Continuamos muito Salazaristas, embora dizendo que não. Salazar auto definiu-se num dia de imodéstia sublimada como "pobre, filho de pobres", fórmula genial de identificação mítica nacional, filha e herdeira de pobreza verdadeira, cristãmente vivida.
Hoje não somos uma ilha, mas os nossos governantes continuam a viver em permanente representação, tão objectivo é neles o sentimento de fragilidade íntima inconsciente e correspondente vontade de compensar com o desejo de fazer boa figura, que a vontade de exibição toca as raias da paranóia, exibição trágica como se verifica na sua  não negociação da famosa Dívida em que a Europa como banco especulador nos meteu.
Continuamos, meu querido neto, na beatitude intelectual e moral como dizia Espinoza, filósofo que espero que conheças e que, diz-se, viveu no Porto, antes de emigrar para a Holanda com a sua família, já que era judeu e nós aqui no período da Inquisição, uma "coisa" ligada à Igreja Católica, que depois te explicarei um dia, perseguia e queimava na fogueira quem não fosse cristão, mas como dizia Espinoza, na permanente interferência da ideia que cada um se faz do que devemos ser sobre o que efectivamente fomos.

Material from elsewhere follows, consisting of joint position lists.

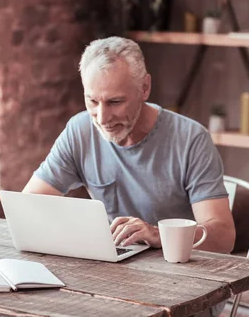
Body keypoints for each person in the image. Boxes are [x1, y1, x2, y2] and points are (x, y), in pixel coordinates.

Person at [23, 36, 235, 252]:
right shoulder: (80, 130)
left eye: (115, 102)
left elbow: (224, 237)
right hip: (114, 265)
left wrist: (158, 234)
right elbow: (29, 205)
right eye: (92, 101)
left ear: (144, 87)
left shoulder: (191, 140)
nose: (102, 118)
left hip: (178, 270)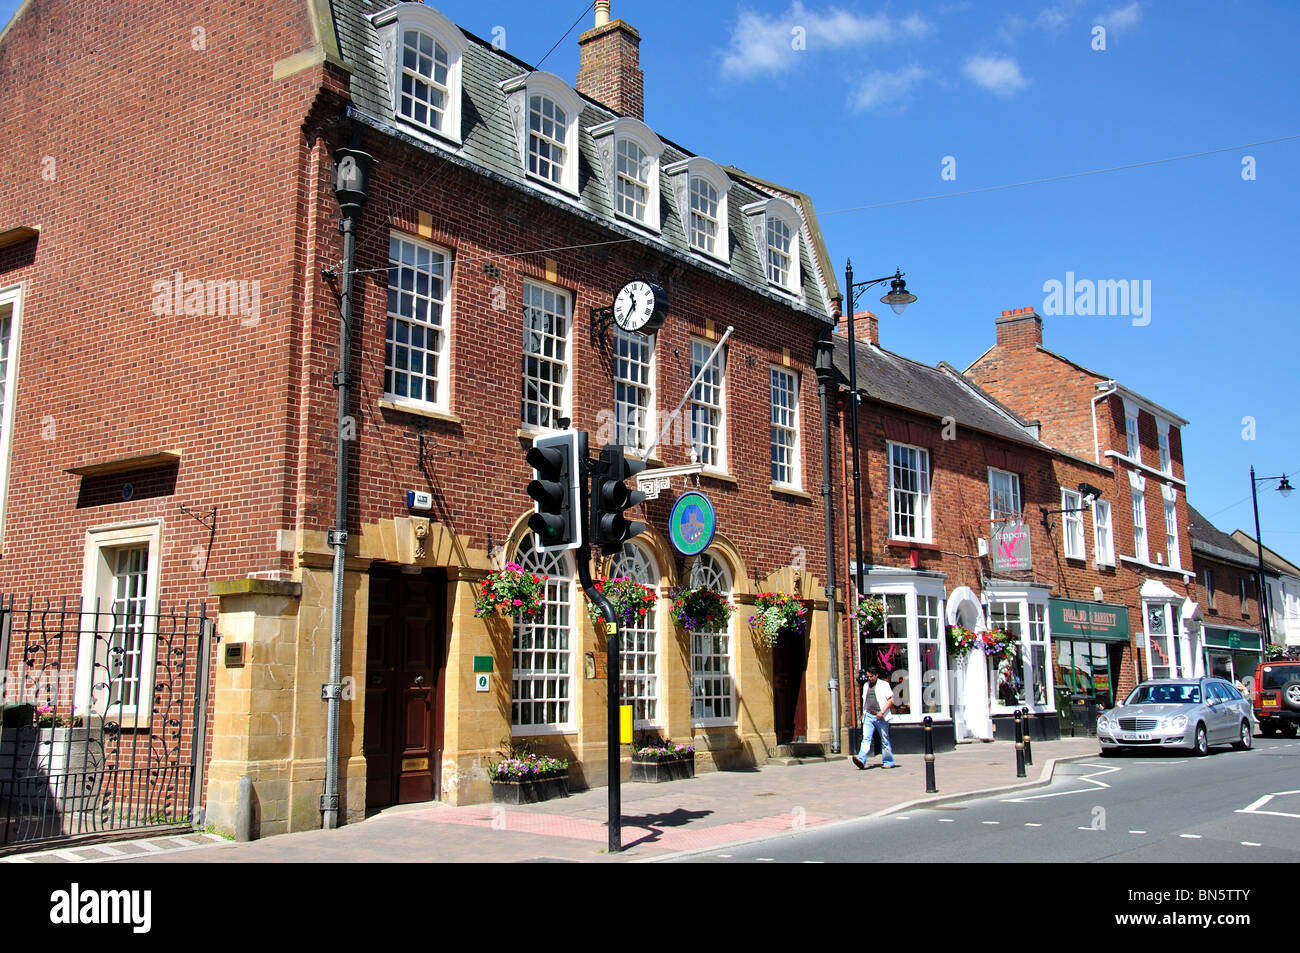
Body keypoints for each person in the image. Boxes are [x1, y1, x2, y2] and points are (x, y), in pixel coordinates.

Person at [852, 668, 896, 769]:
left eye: (871, 676)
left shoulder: (884, 685)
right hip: (869, 715)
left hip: (880, 716)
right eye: (868, 676)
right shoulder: (866, 685)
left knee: (884, 739)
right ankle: (861, 760)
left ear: (876, 675)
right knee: (866, 738)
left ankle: (888, 761)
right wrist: (864, 712)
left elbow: (890, 700)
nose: (869, 678)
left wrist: (882, 712)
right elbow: (865, 700)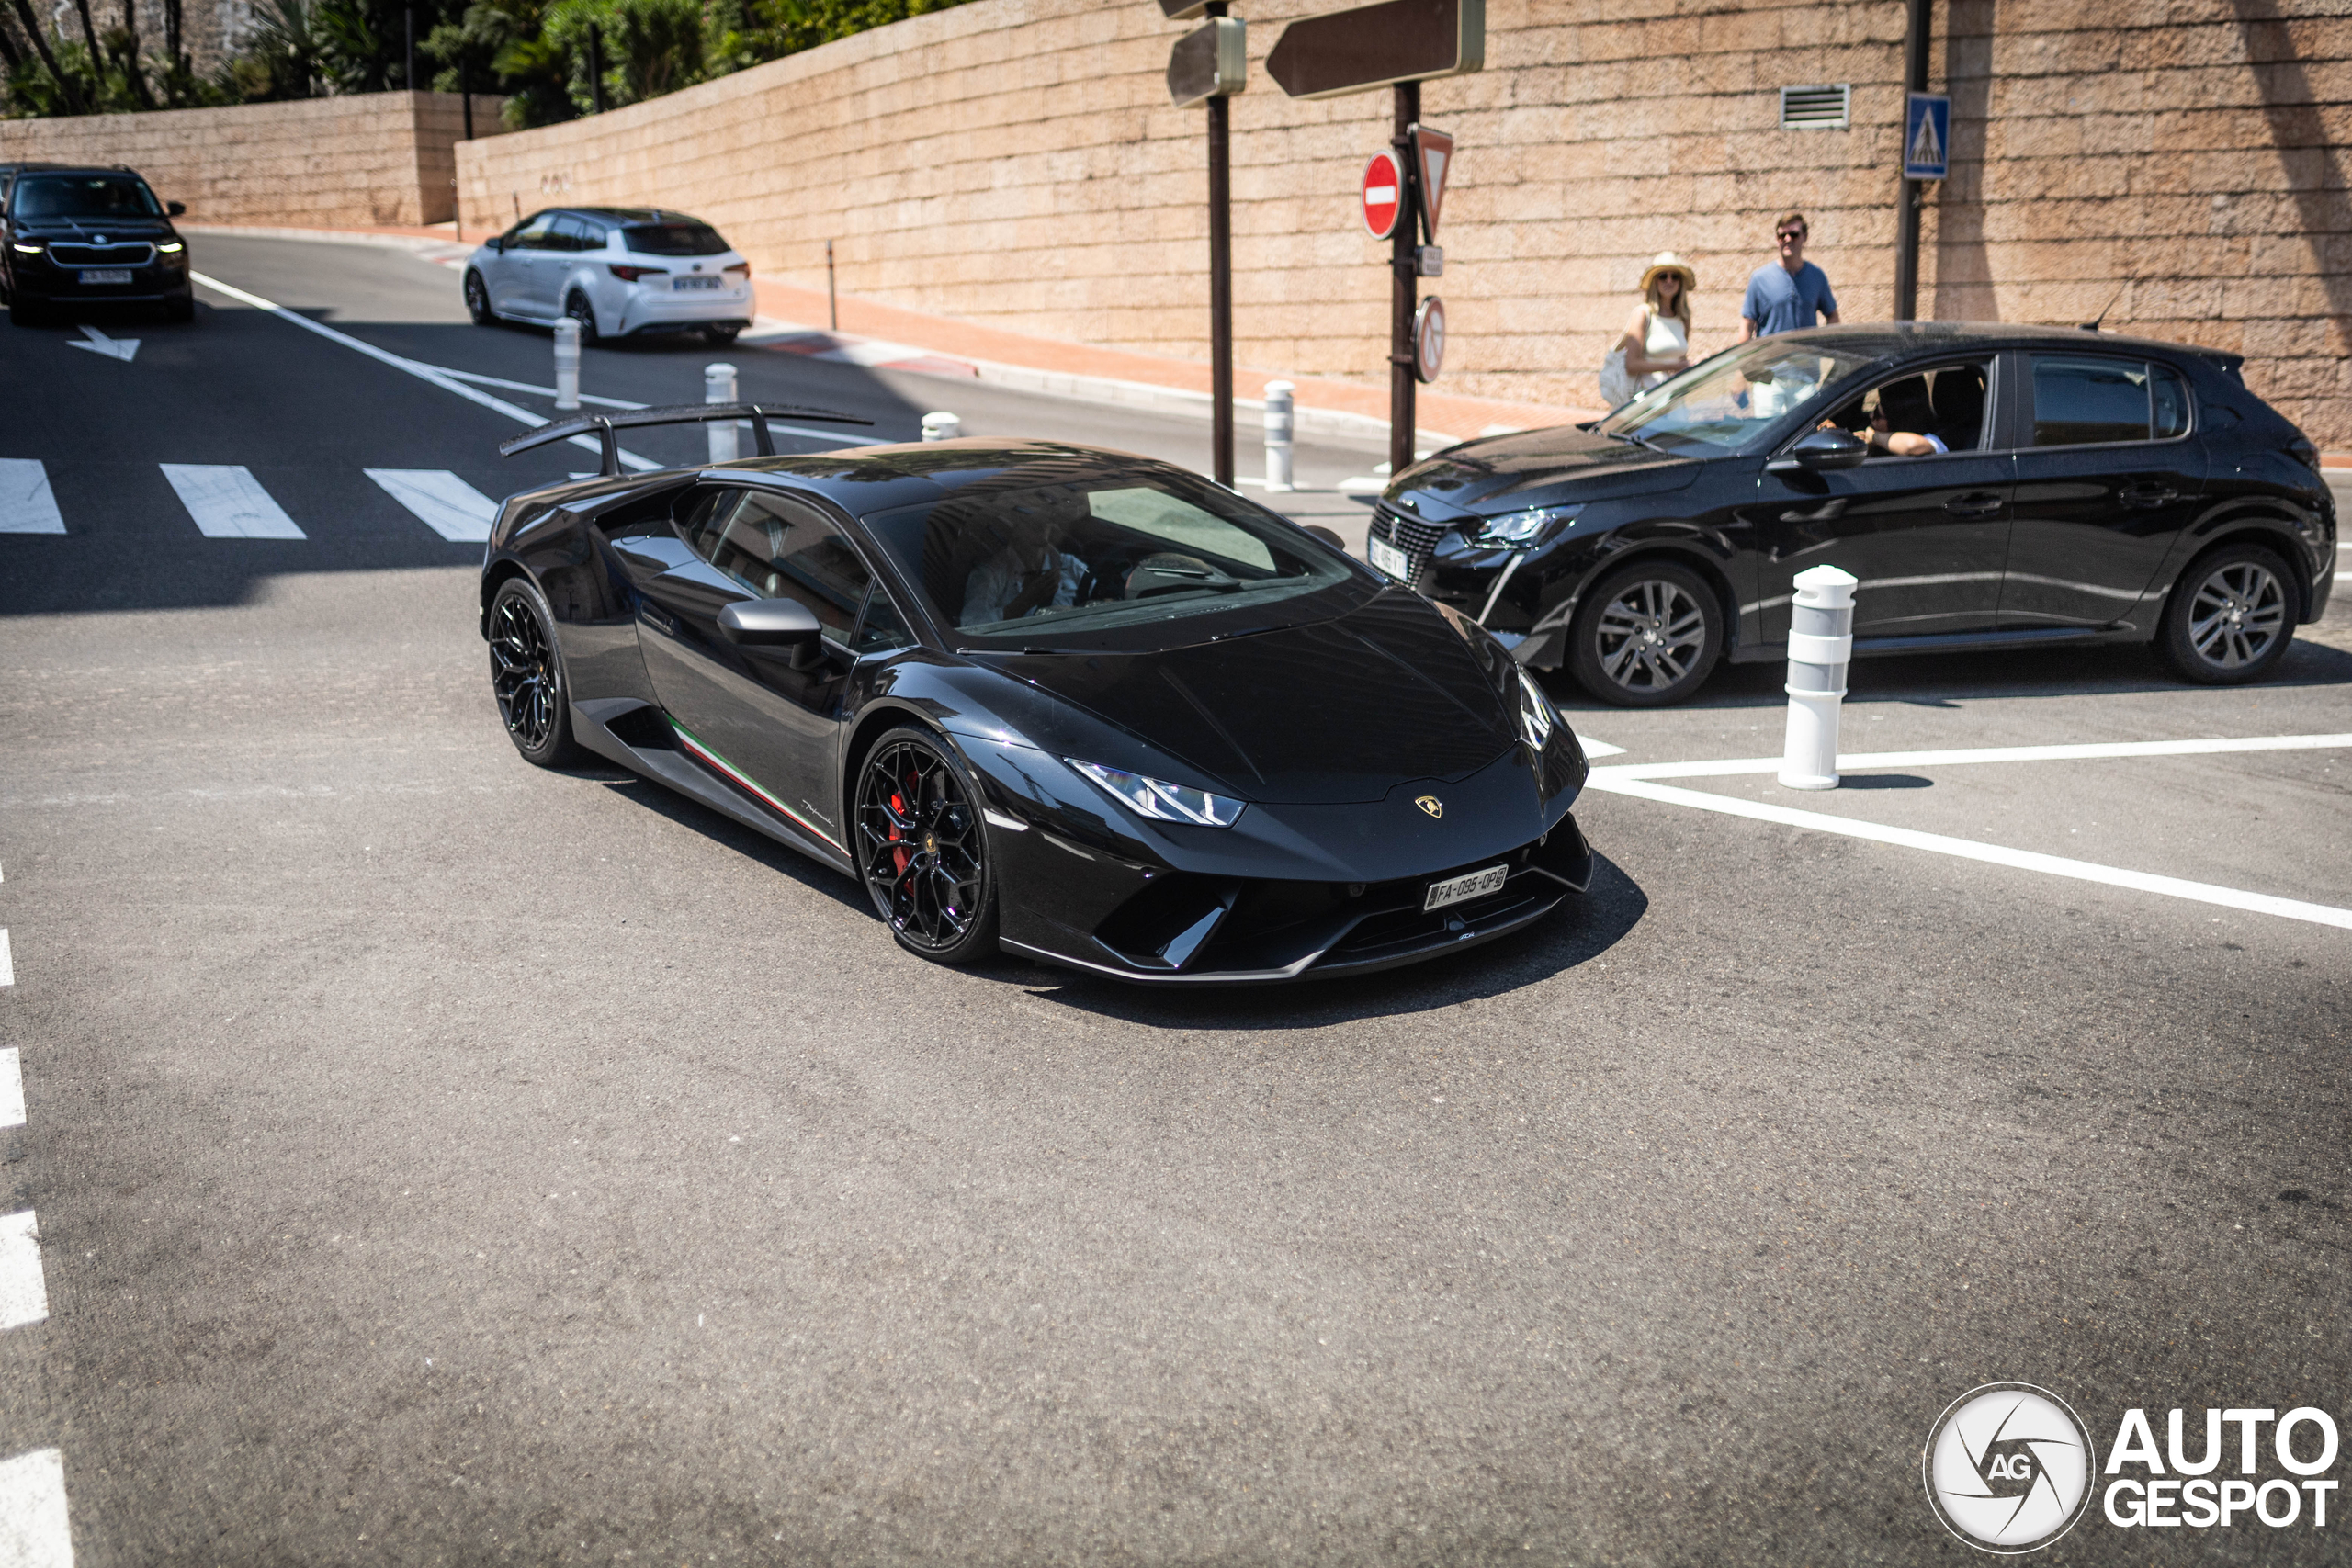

Espero que quando tiveres a minha idade, Henrique, possas dizer: "O reino da estupidez, a perniciosa imagerie do passado nacional avó, a descerebralização já não faz parte de nós, da identidade deste povo, somos apenas um pequeno grande povo no mundo que nos sabemos situar sem artefactos, sem fantasmas, neste melting pot que é o Mundo. Eu, lá onde estiver, ouvir-te-ei e ficarei muito feliz e viverei em paz para todo o sempre.
Por ora, vou-me arranjar para ir à manifestação no Porto contra a troika e este governo, com a esperança sempre renovada que tenhas um futuro risonho.